Despite failing so badly in so many areas, Duke keeps quipping away, masking the gaping holes in his gameplay with lunk-headed bon mots and politically incorrect prattle. That's what he's always done, of course, but the world has moved on and Duke's relevance has dimmed.
In 1996, Stallone and Schwarzenegger were on the wane, so Duke's beefcake eighties action movie clichés carried some satirical weight. In 2011, he's a parody of something that no longer exists, the gaming equivalent of an embarrassing uncle who still says "Whaaaaassup?" and pretends to breakdance at wedding receptions.
Since the gameplay no longer backs up his boasts, the half-hearted digs at rival franchises feel very ill-advised. The Duke of 1996 could poke fun at a "doomed space marine" because his game was pushing boundaries that Doom had yet to reach. Given that Forever is so painfully behind the times, similar jibes at the expense of Halo and Gears of War fall awkwardly flat today.
"I hate valve puzzles," he jokes as you embark on an incredibly uninspired puzzle involving steam pipes, but the double meaning would work so much better if Duke could offer anything to rival Portal's genius, or even the basic physics puzzles of Half-Life 2. As it is, these moments feel like the lazy humour of recognition, the Meet the Spartans of video games.
As for Duke's offensiveness, it's barely even worth considering. He's more Jeremy Clarkson than Frankie Boyle, so toothless and desperate in his attempts to seem risqué and reactionary that the only sane response is to roll your eyes. This is far more coarse than Duke 3D ever was, the humour uniformly witless, a parade of blunt profanity, childish poo and wee jokes and obvious innuendo that makes it feel more of a piece with Duke ripoffs like Redneck Rampage and Postal 2: similarly weak games which failed to mask their lack of polish and ideas under a stained duvet of juvenile outrage.
Writing on whiteboards is a lot like using a broken Etch-a-Sketch. Skool Daze did it better.
And it's here that the game plays its solitary trump card. It's Duke Nukem, silly. He's supposed to be cheesy and dumb and shallow. Stop thinking about it. It's justabirrovfun.
Except it isn't. It's not fun at all. It's depressing. Duke's long-awaited comeback has turned him from genre innovator to wheezing has-been. In the time since his last outing, the likes of Halo, Battlefield, Call of Duty and Grand Theft Auto have all gone from nothing to world-conquering, genre-defining juggernauts.
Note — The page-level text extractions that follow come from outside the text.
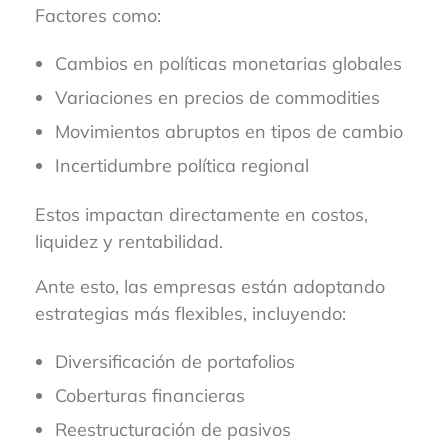
Factores como:
Cambios en políticas monetarias globales
Variaciones en precios de commodities
Movimientos abruptos en tipos de cambio
Incertidumbre política regional
Estos impactan directamente en costos,
liquidez y rentabilidad.
Ante esto, las empresas están adoptando
estrategias más flexibles, incluyendo:
Diversificación de portafolios
Coberturas financieras
Reestructuración de pasivos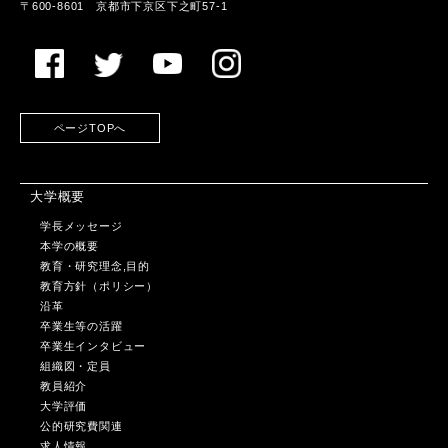
〒600-8601 京都市下京区下之町57-1
ページTOPへ
大学概要
学長メッセージ
本学の概要
教育・研究理念,目的
教育方針（ポリシー）
沿革
卒業生等の活躍
卒業生インタビュー
組織図・定員
教員紹介
大学評価
公的研究費関連
求人情報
Even within his own narrow niche, Bulletstorm and Gearbox's own Borderlands have taken Duke's irreverent shooter crown and made it their own, and it seems that after a decade and a half on the shelf, the self-proclaimed king no longer has the muscle to claim it back. Duke Nukem Forever attempts to turn back the clock, but can't even get that right.
This is a game that only works when considered in isolation, and even then any praise must come laden with caveats. But Duke Nukem Forever does not exist in a bubble. It shares shelf space with far more worthy rivals, and competes for our affections with games that have done far more in far less time. Nostalgia only gets you so far, and in Duke's case, it's not far enough.
In the end, you feel every year of Duke Nukem Forever's ridiculous, fractured development seeping out of each unsatisfying frame. With four studios sharing title space in the opening animation, and end credits which run for almost 10 minutes, the weight of so many false starts, dead ends and endlessly revised design documents proves too much. For all his muscle and bravado, Duke Nukem is actually a fragile creature. His legacy is based on a specific combination of time and technology and a mercurial element of fun that simply doesn't lend itself to repetition, especially after so long in limbo.
The appeal of Duke Nukem lives on. But your time and money would be better spent reliving his iconic past than bearing witness to this gruesomely mangled resurrection.